5 years ago

ITACA: A new validated international erythropoietic stimulating agent-response score that further refines the predictive power of previous scoring systems

Michelle Geddes, Maria Antonietta Aloe Spiriti, Susanna Fenu, Brian Leber, Janika Francis, Flavia Salvi, Marino Clavio, Paolo Danise, Pellegrino Musto, Alessandro Andriani, Thomas J. Nevill, Elena Crisà, Esther Natalie Oliva, Rena Buckstein, Anna Lina Piccioni, Nancy Zhu, Richard Wells, Luana Fianchi, Carlo Finelli, Chiara Salvetti, Karen W. Yee, Antonella Poloni, John M. Storring, Roberto Latagliata, Luca Maurillo, Mitchell Sabloff, Enrico Balleari, Brett Houston, Daniela Cilloni, Bernardino Allione, Alessandro Sanna, Svitlana Gumenyuk, Valeria Santini, Heather Leitch, Francesco Buccisano
Background In ‘real-life’, the Nordic score guides Erythropoietic stimulating agent (ESA) use in lower-risk myelodysplastic syndrome (MDS) with predicted response rates of 25% or 74%. As new treatments emerge, a more discriminating score is needed. Objectives To validate existing ESA predictive scores and develop a new score that identifies non-responders. Methods ESA-treated patients were identified in 3 MDS registries in Italy and Canada (FISM 555, GROM 233, and MDS-CAN 208). Clinical and disease-related variables were captured. Nordic, MDS-CAN, and IPSS-R-based ESA scores were calculated and documented ESA responses compared. Results 996 ESA-treated patients were identified. Overall response rate (ORR) was 59%. The database was randomly divided into balanced derivation (n = 463) and validation (n = 462) cohorts.

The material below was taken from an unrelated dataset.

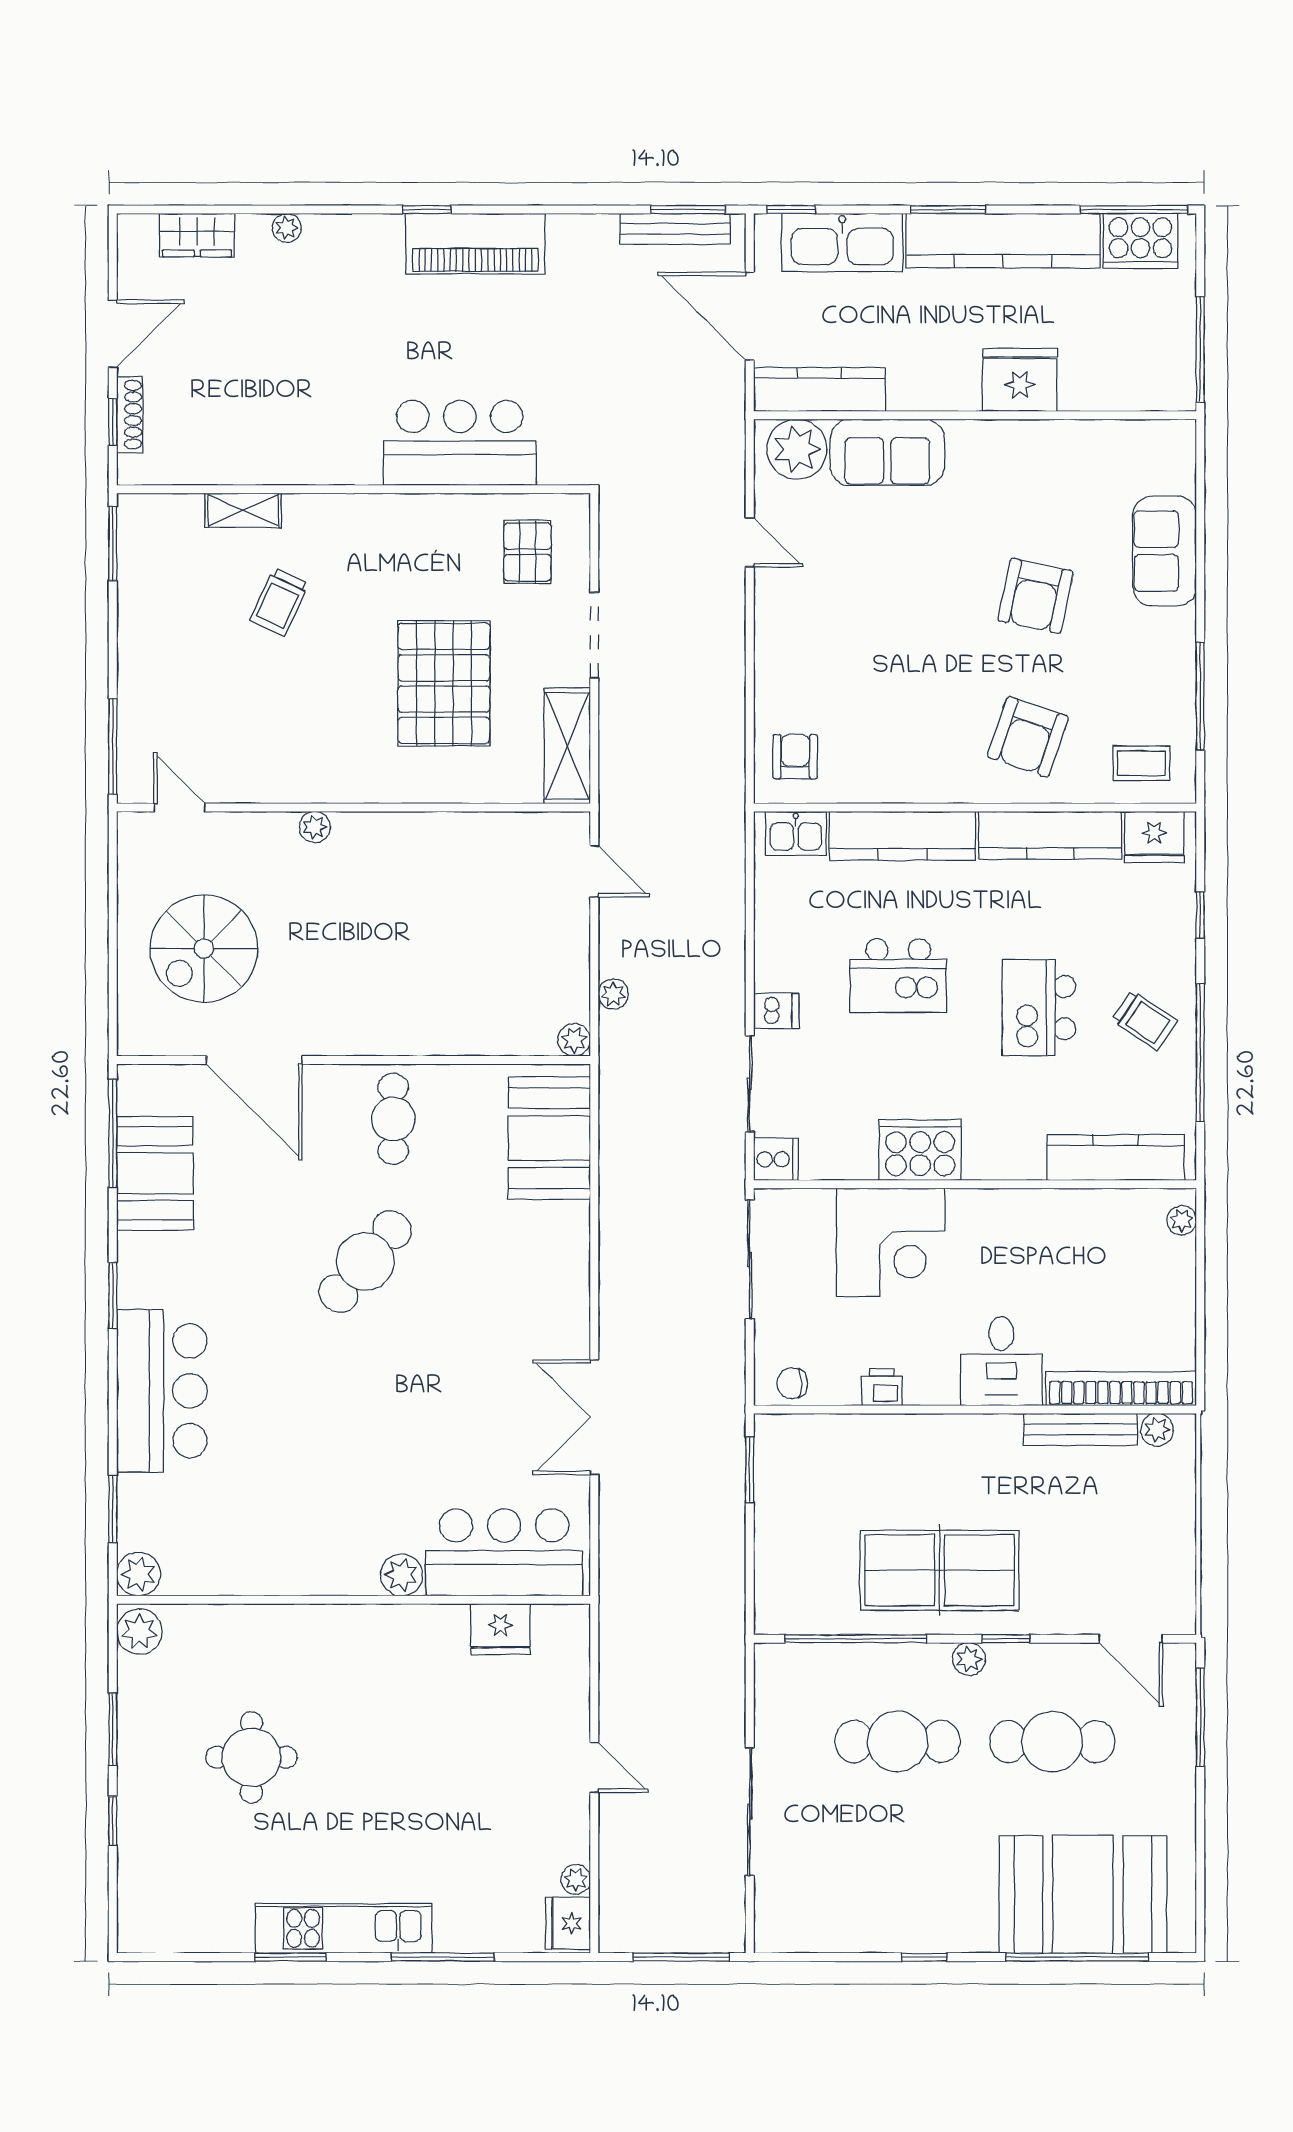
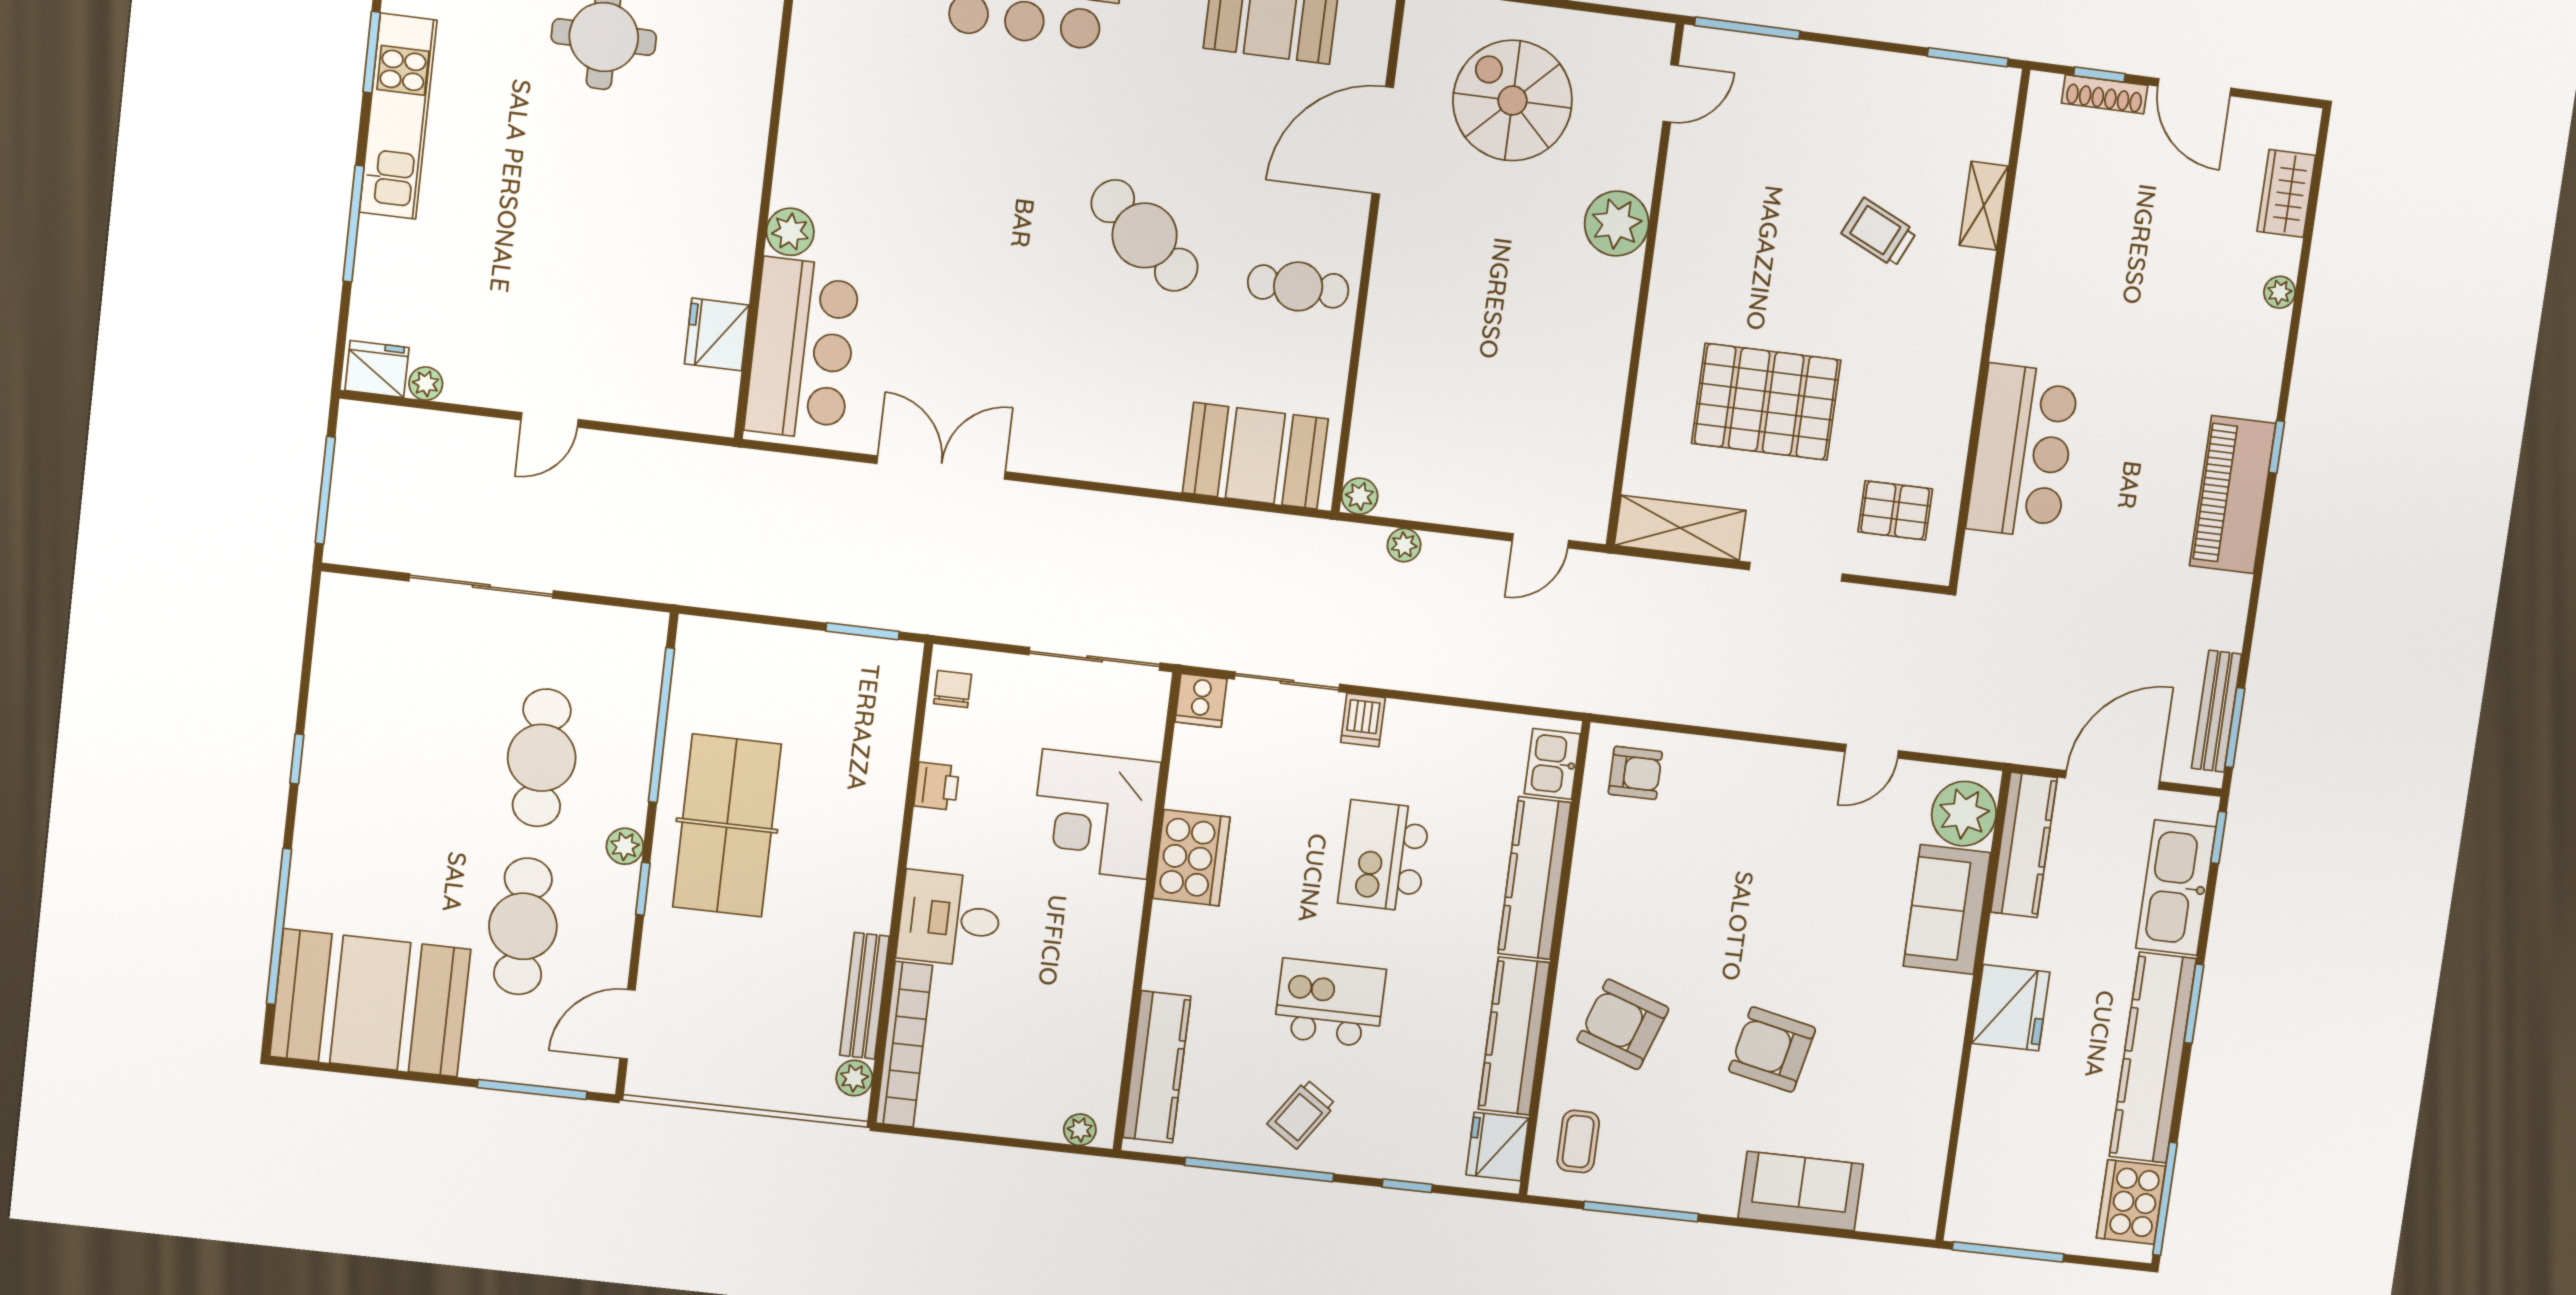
fridge: (1020, 380) -> (2011, 1008), moved
plant: (315, 827) -> (1617, 224), width x1.87, depth x1.87
booth: (1083, 1894) -> (370, 1003), moved, turned 90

By multivariate analysis, transfusion independence, erythropoietin (EPO) level <100 IU/L, and IPSS low-risk were independently predictive of response. Assigning a score of 1 to each resulted in a scoring system of 0-3 with response rates of 23%, 43%, 67%, and 85%. ORR was concordant in the validation cohort. The ‘ITACA’ score had the highest discriminating power of response. Conclusion ITACA is an internally-validated predictive SS of ESA response in real-life ‘good risk’ MDS patients derived from a large international dataset that surpasses others. The incorporation of biologic markers to better identify non-responders is still needed.